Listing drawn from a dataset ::
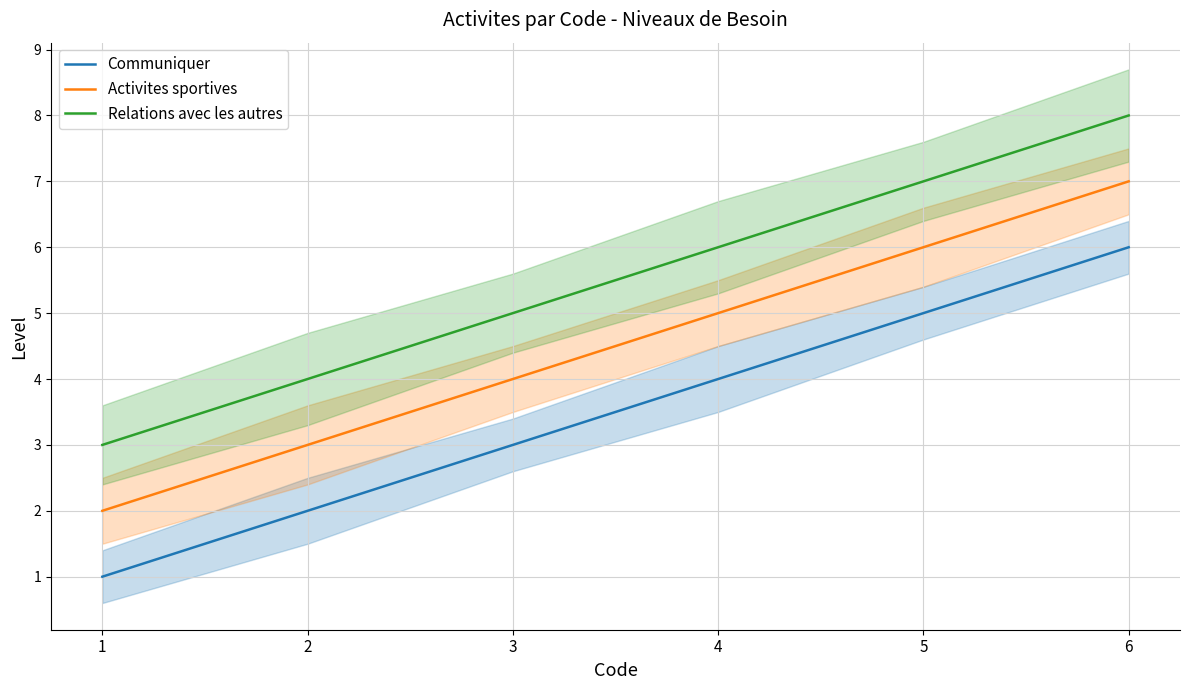

Which label corresponds to the smallest value in the chart?

1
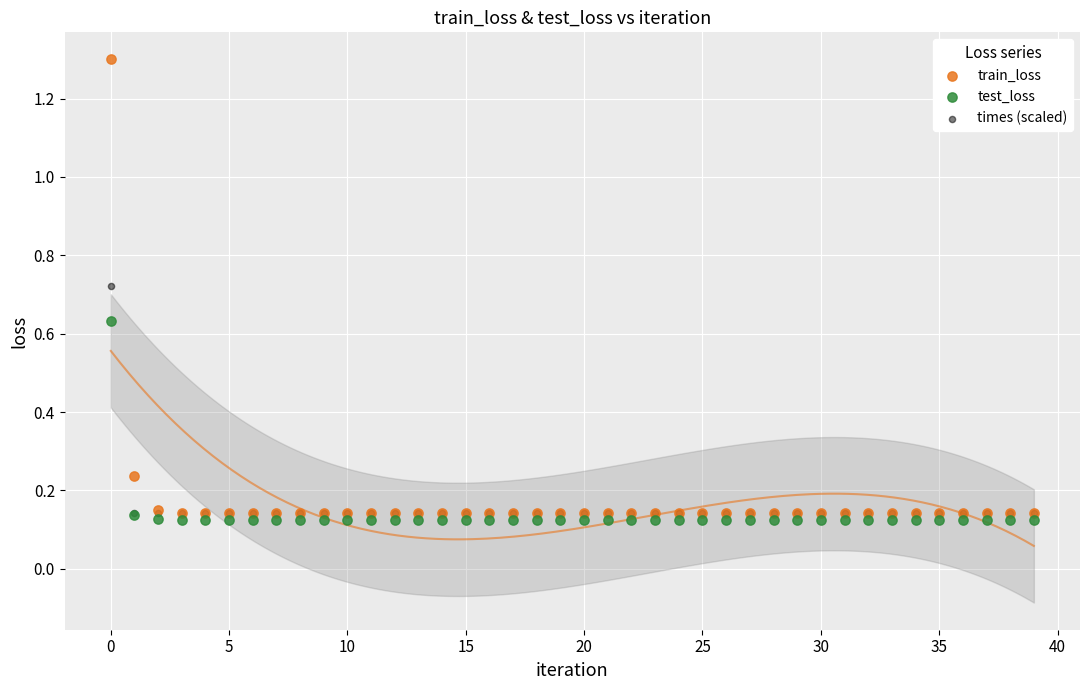

Which series contains the highest Y value?

train_loss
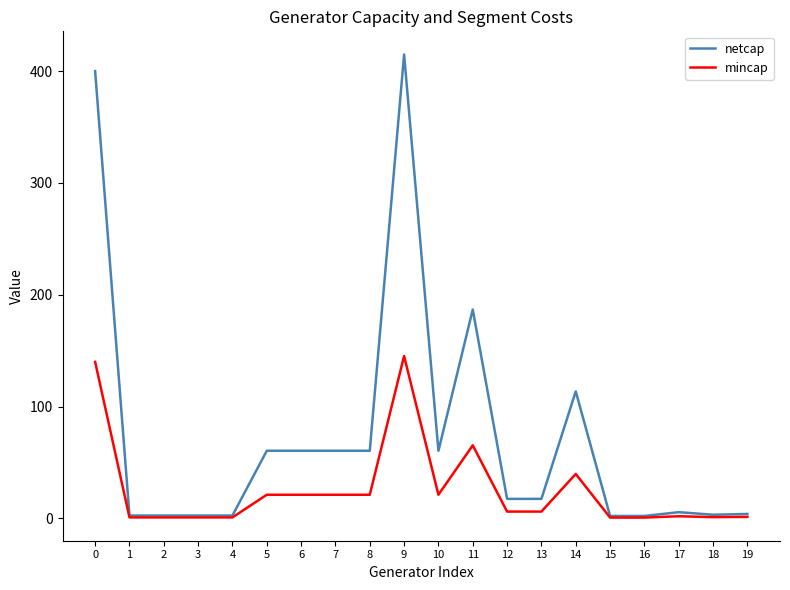

How many values in the netcap series are below 17?

9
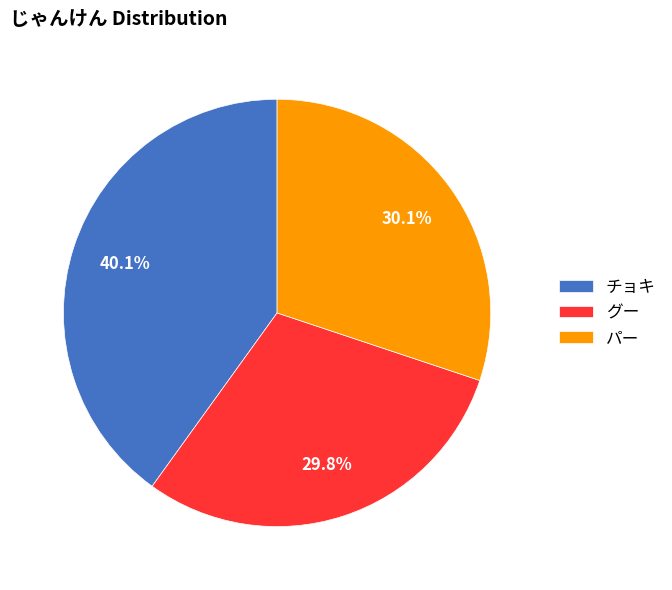

Is there any slice that represents more than half of the pie?

No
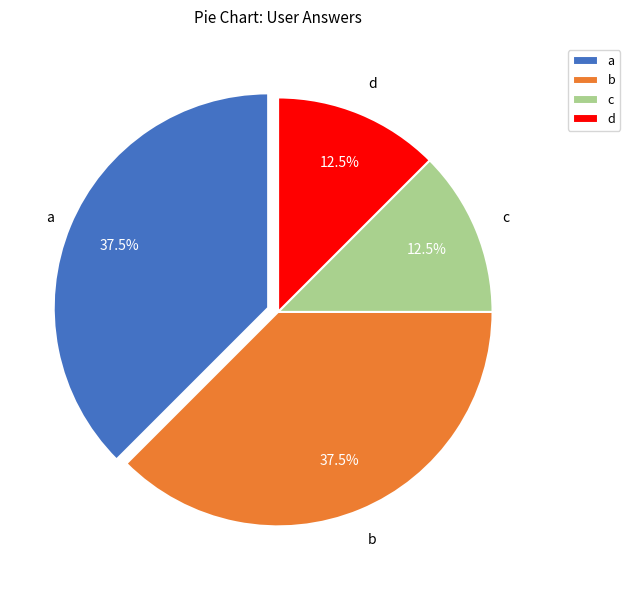

Between d and b, which is larger?

b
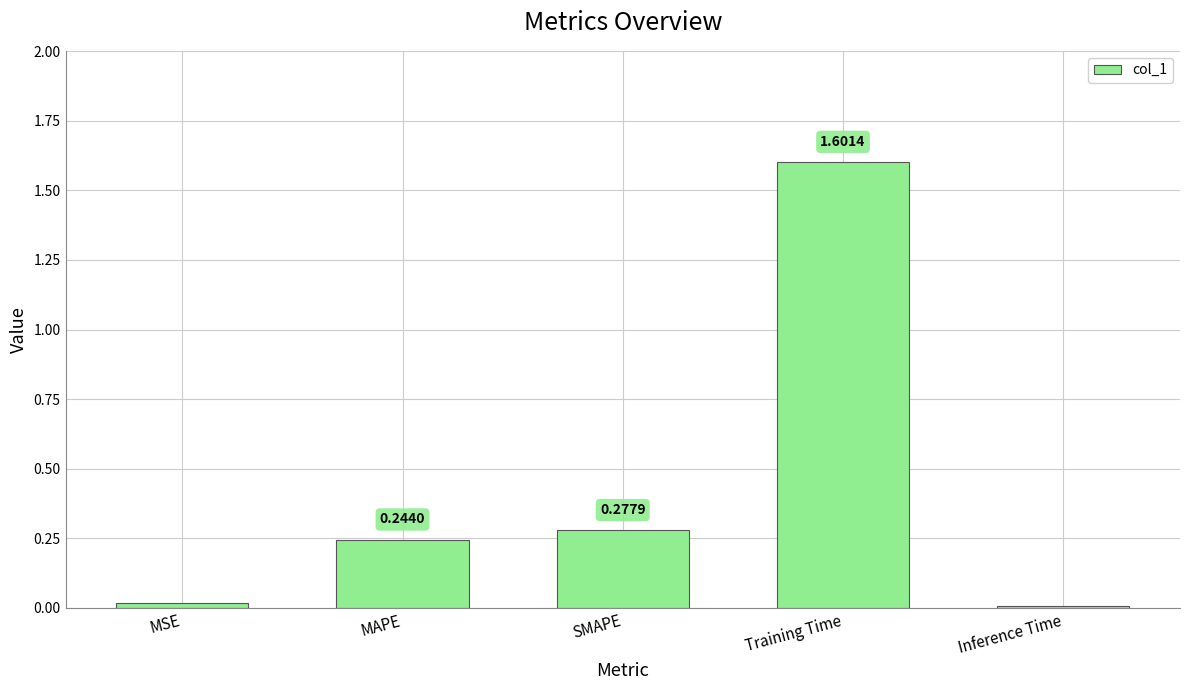

Rank the categories by value from lowest to highest.

Inference Time, MSE, MAPE, SMAPE, Training Time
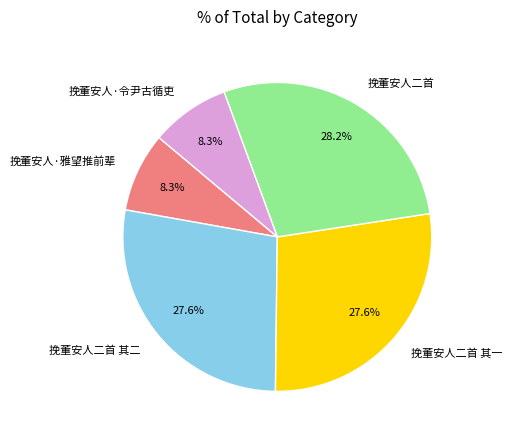

How many segments does this pie chart have?

5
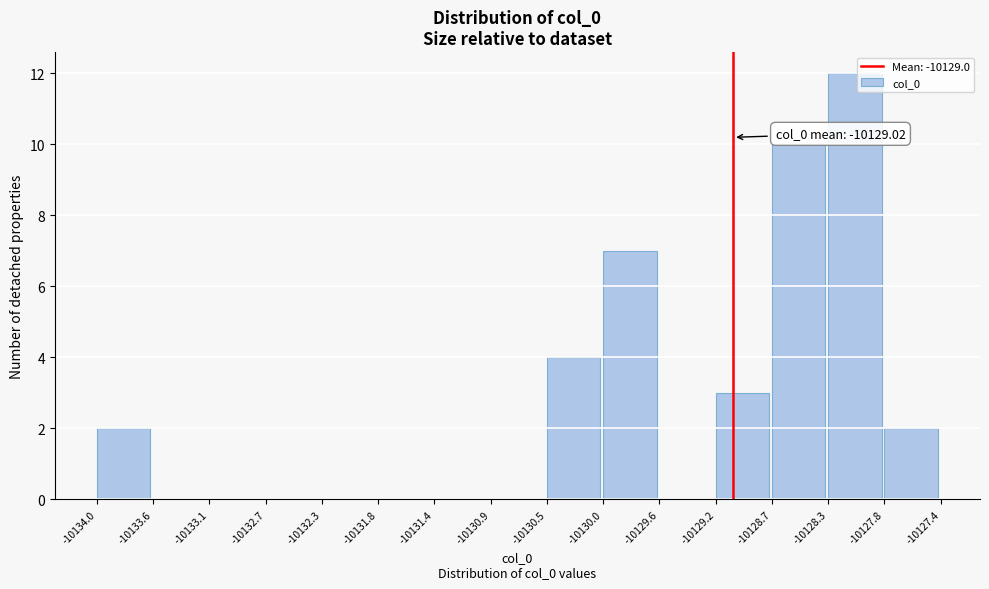

Which range on the x-axis has the tallest bar?

-10128.3 to -10127.8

EXERCISE OBJECTIVE ::
Reproduce every line of the listing above word for word, leaving out the pictures.

ANSWER ::
Which label corresponds to the smallest value in the chart?

1

Which series contains the highest Y value?

train_loss

How many values in the netcap series are below 17?

9

Is there any slice that represents more than half of the pie?

No

Between d and b, which is larger?

b

Rank the categories by value from lowest to highest.

Inference Time, MSE, MAPE, SMAPE, Training Time

How many segments does this pie chart have?

5

Which range on the x-axis has the tallest bar?

-10128.3 to -10127.8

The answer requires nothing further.